> [Ausgewählter Auszug]
******
# Kamerafahrt erstellen mit Fotos



## Obiwankobi (8. Oktober 2004)

Hallo!

Folgendes Problem:
Ich habe 3 Fotos, die eine Art Kamerafahrt auf ein Objekt darstellen. In jedem der drei Bilder ist man näher am Objekt. Ich will daraus ein flüssiges Video machen. Wie kann ich die Zwischenbilder erstellen bzw so ein Video erstellen? Was für Programm bzw Plug'in bräuchste ich für Premiere, After Effects? Könnte man es über ein Morphing Tool oder der gleichen realisieren?

Mfg
Obiwan


----------



## goela (10. Oktober 2004)

Du kannst es sicherlich mit einem Morphing-Tool realisieren. Gibt es ja auch einige als Freeware. Was jedoch auch funktioniert ist, wenn Du zwischen den Bilder "fadest". Also eine weiche Überblendung machst!
Das Ganze kommt sicherlich noch besser und effektvoller, wenn Du zuerst im Bild zoomst dann fadest auf das nächste Bild, wieder zoomst und dann wieder fadest. Bis zum letzten Bild!


----------



## Schnip-Schnap (10. Oktober 2004)
******
> [Aufgabe] Welche Methode schlägt goela im Auszug oben außer einem Morphing-Tool vor?

> [Datenblock]
******
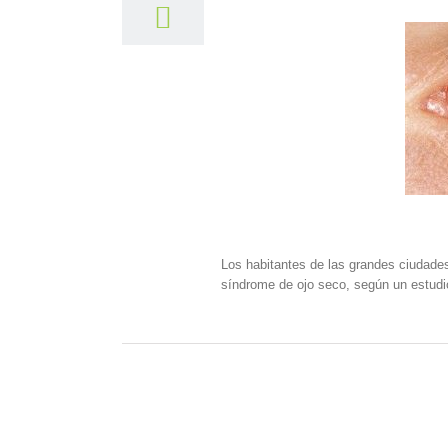
Los habitantes de las grandes ciudades
síndrome de ojo seco, según un estudi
******
> [Schriftliche Lösung] Eine weiche Überblendung zwischen den Bildern, also das „Faden“ von einem Bild zum nächsten.